MORE than 2,000 walkers rambled across 21 miles of stunning Gloucestershire countryside for the 25th Five Valleys Walk on Sunday.

Organisers are confident around £60,000 was raised in sponsorship for Stroud-based charity the Meningitis Trust - bringing the total raised through the event over the last quarter of a century to a whopping £1 million.

Participants, including SNJ news editor Tamash Lal, completed their choice of nine walks along the circular route, ranging from a gruelling 1.7 mile hill climb between Pitchcombe and Standish Wood, to a gentle canal-side stroll from Wycliffe to Dudbridge.

Among the highlights of the day was the presentation of a birthday cake to nine-year-old Troy Probert, from Westbury-on-Severn, who was supported by the Trust after contracting meningitis five times.

Trust chief executive Sue Davie and press officer Andy Hopkinson handed little Troy his cake at the checkpoint in Nailsworth, where he set off from to complete almost half the route.

Also present helping out in Nailsworth was eight-year-old Eliza Grime and her mum Pauline, who travelled down from their home in Shropshire to volunteer for the day.

The Trust paid for a special car seat for Eliza to enjoy a family day out on her birthday having just spent a month seriously ill in hospital after contracting meningitis and septicaemia in 2007.

→ **EXERCISE 1**
Reproduce word for word the part of the Five Valleys Walk article that starts with "Organisers are confident" and stops after "meningitis five times.".
→ **EXERCISE 2**
According to the Five Valleys Walk article, how many times had Troy Probert contracted meningitis?
→ **EXERCISE 3**
Write the next part of the Five Valleys Walk article, continuing after its last sentence.

→ **EXTRACTED INFORMATION**
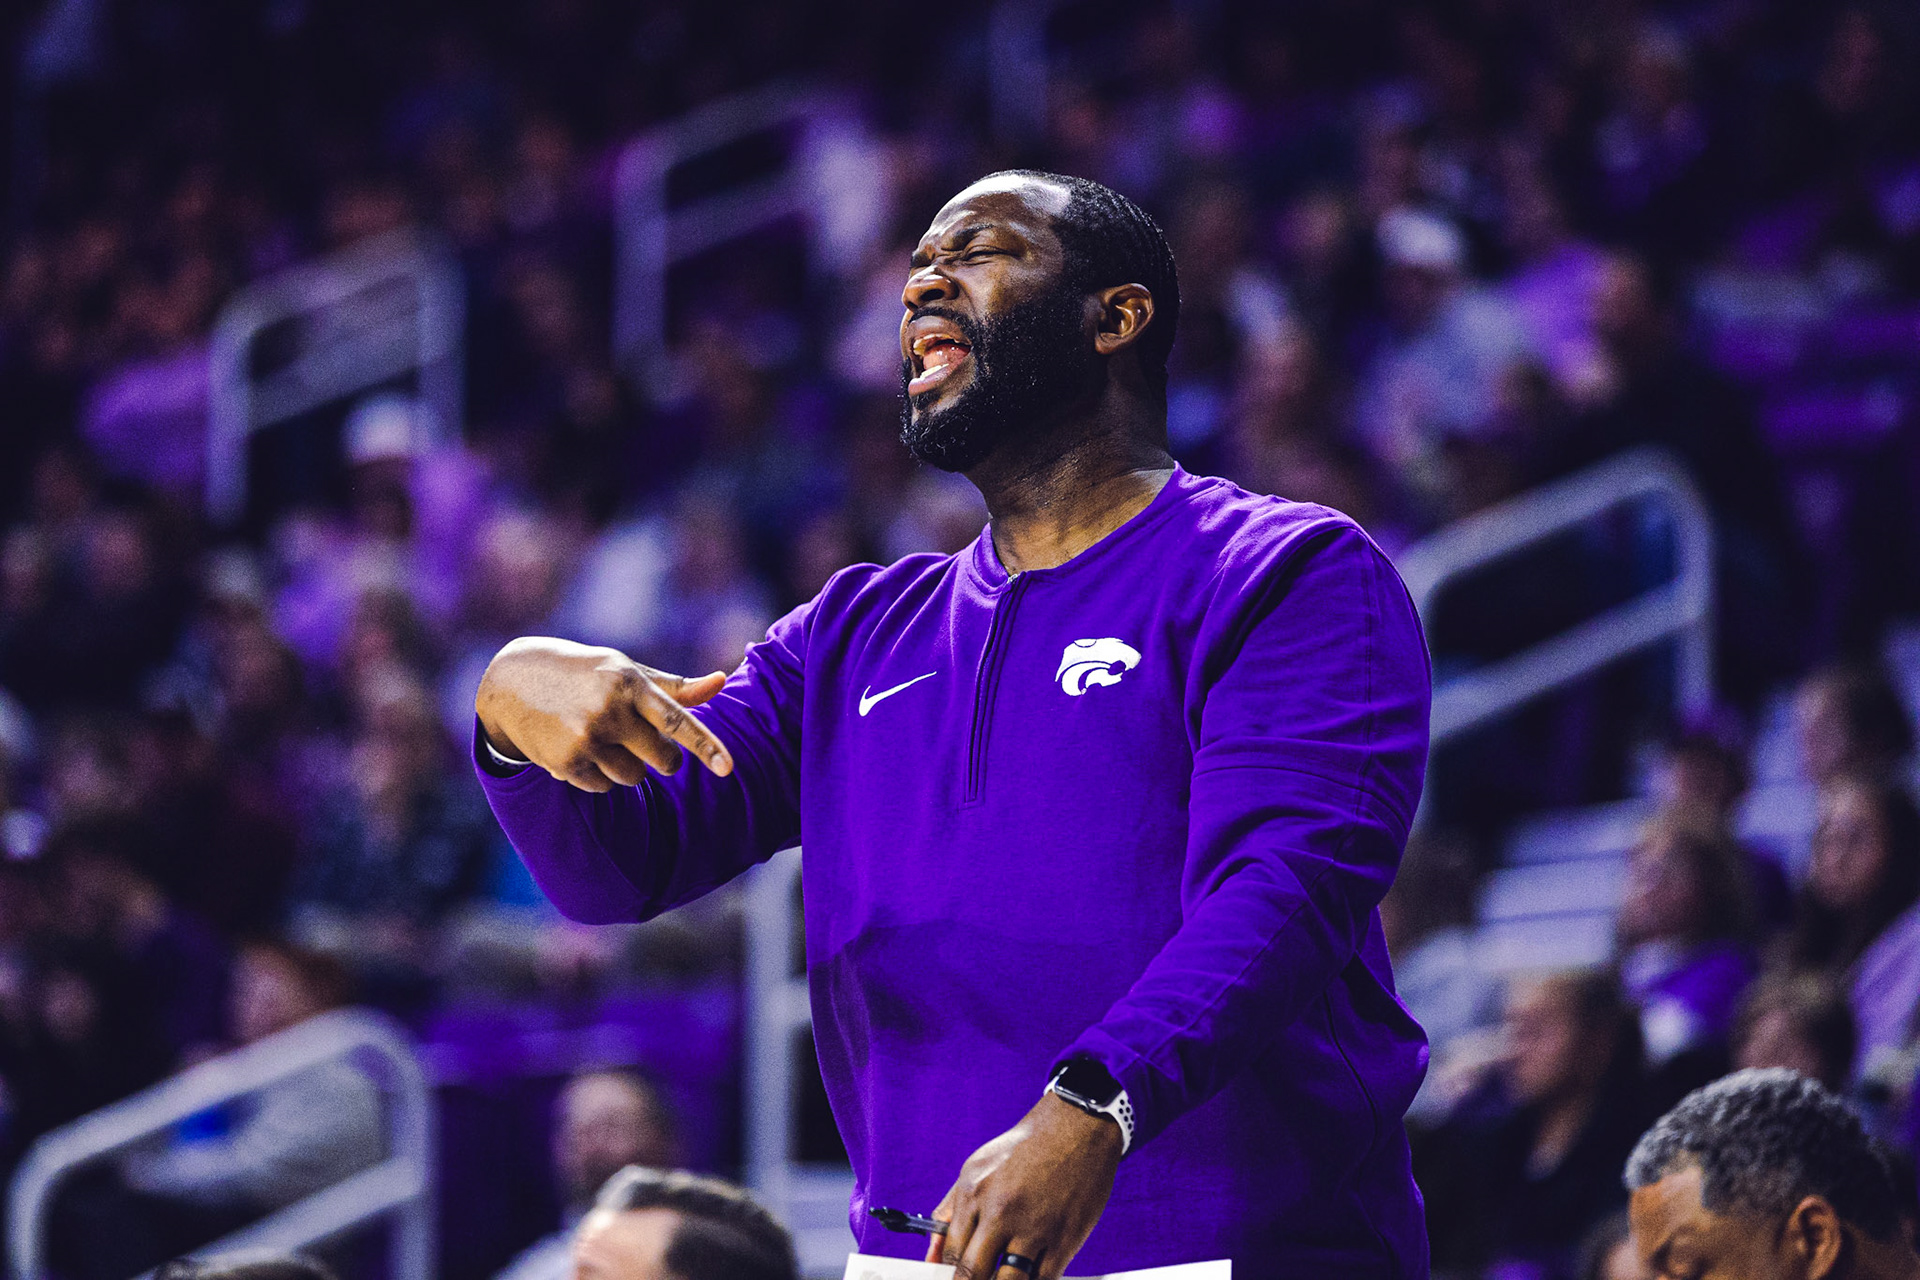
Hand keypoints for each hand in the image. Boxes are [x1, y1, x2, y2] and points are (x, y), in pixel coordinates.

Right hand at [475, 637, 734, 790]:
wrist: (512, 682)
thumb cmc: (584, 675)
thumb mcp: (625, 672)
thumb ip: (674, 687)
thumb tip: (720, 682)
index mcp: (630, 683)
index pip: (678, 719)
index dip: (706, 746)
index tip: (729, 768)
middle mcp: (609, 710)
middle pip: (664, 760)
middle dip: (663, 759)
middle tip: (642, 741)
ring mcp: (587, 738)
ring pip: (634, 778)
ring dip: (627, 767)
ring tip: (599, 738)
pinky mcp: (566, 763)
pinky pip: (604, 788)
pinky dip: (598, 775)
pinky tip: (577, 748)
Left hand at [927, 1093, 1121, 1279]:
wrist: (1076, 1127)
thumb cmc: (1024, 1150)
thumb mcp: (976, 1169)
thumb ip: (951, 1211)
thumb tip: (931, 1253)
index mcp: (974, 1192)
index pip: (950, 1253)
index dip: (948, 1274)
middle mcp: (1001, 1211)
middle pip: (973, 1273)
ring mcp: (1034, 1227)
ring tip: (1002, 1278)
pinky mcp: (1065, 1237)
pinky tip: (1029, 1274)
...
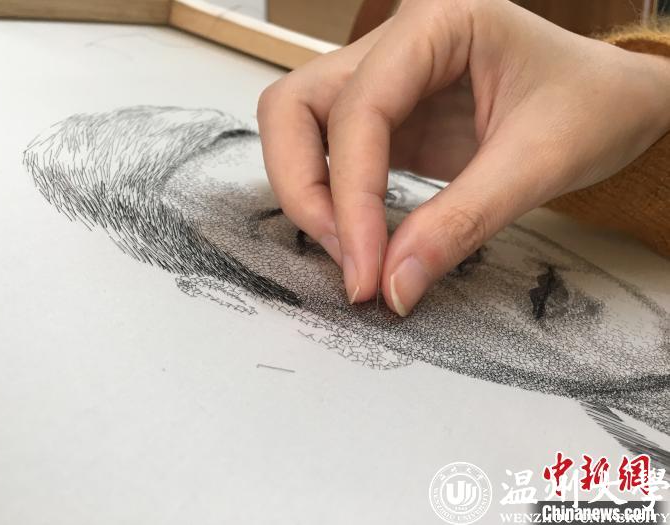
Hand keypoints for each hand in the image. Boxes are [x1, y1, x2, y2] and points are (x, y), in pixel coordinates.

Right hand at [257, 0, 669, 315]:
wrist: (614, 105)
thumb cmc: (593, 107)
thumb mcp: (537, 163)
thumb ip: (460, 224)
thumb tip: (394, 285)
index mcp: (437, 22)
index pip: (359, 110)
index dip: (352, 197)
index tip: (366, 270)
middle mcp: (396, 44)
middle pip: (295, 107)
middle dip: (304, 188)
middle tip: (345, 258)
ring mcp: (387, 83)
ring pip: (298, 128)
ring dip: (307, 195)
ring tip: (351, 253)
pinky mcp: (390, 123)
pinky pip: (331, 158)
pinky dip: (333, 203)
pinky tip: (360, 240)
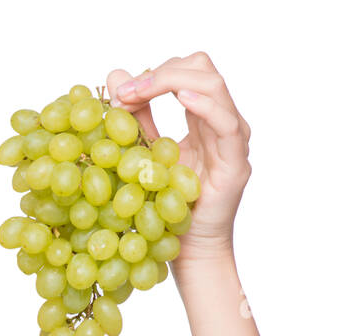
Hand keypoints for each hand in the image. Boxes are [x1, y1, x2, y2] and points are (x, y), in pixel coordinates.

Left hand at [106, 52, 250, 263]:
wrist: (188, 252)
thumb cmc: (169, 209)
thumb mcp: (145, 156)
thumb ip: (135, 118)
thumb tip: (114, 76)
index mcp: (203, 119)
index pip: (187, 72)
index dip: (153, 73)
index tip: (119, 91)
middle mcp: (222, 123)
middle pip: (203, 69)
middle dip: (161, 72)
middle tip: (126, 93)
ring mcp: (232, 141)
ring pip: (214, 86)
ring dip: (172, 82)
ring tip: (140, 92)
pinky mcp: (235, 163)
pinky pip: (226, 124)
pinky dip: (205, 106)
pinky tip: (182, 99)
==
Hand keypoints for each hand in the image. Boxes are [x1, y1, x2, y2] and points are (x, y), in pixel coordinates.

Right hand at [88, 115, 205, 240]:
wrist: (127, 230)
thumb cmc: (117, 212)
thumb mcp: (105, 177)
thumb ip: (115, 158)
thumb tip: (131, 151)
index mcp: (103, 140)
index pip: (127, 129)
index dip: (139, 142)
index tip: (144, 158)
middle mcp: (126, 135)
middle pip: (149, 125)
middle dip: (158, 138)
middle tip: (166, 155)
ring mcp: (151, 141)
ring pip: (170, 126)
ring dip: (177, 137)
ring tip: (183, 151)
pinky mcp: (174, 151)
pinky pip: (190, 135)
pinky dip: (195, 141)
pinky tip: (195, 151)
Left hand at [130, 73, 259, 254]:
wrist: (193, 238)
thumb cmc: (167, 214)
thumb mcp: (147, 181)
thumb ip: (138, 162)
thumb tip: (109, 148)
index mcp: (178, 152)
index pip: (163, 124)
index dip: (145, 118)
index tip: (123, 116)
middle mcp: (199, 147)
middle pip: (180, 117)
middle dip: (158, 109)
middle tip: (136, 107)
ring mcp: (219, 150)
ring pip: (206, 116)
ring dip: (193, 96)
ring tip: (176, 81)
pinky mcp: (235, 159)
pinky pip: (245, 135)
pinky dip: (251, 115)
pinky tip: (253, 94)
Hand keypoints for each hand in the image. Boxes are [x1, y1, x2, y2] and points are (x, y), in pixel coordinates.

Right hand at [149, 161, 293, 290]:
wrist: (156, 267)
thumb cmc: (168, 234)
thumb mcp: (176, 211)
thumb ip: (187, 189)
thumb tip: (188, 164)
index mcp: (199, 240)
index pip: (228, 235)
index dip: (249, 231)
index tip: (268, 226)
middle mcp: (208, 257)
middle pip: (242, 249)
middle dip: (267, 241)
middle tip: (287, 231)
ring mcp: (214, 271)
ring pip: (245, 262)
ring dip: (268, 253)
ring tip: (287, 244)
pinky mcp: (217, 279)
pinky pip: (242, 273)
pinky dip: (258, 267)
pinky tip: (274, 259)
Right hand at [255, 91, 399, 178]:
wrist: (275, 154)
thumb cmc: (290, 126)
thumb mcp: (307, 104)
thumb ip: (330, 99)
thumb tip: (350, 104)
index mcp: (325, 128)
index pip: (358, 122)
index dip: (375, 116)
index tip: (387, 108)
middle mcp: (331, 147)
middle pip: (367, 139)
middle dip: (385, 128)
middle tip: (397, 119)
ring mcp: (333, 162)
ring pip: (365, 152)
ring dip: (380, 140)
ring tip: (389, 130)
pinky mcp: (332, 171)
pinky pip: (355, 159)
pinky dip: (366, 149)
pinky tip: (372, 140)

→ **ANSWER 1**
Organisers are confident around £60,000 was raised in sponsorship for Stroud-based charity the Meningitis Trust - bringing the total raised through the event over the last quarter of a century to a whopping £1 million.

Participants, including SNJ news editor Tamash Lal, completed their choice of nine walks along the circular route, ranging from a gruelling 1.7 mile hill climb between Pitchcombe and Standish Wood, to a gentle canal-side stroll from Wycliffe to Dudbridge.

Among the highlights of the day was the presentation of a birthday cake to nine-year-old Troy Probert, from Westbury-on-Severn, who was supported by the Trust after contracting meningitis five times.

→ **ANSWER 2**
Five times.

→ **ANSWER 3**
"They have just done so much for us," said Pauline, whose eldest daughter Rebecca and her friend Megan Lewis also took part in the walk.

"Despite us going through some horrific times, they have been phenomenal - I don't know what we would done without them."

As well as working as Eliza's full-time carer, Pauline also volunteers as a Trust team leader - managing fellow volunteers, giving talks and fundraising in the Shropshire and Staffordshire areas.

Another highlight of the day came when Mrs Davie paid tribute to the generosity of John Evans, who is calling it a day after organising the free shuttle bus service to reunite walkers with their cars every year since the event began.

Event organiser Becky Jones said: "Thank heavens the rain stayed away and the crowds came out in force this year - it made for a lovely day for everyone taking part and a fantastic one for the Trust. "We rely on public support at events like this to raise the vital funds we need to continue to offer our lifesaving services for everyone affected by meningitis."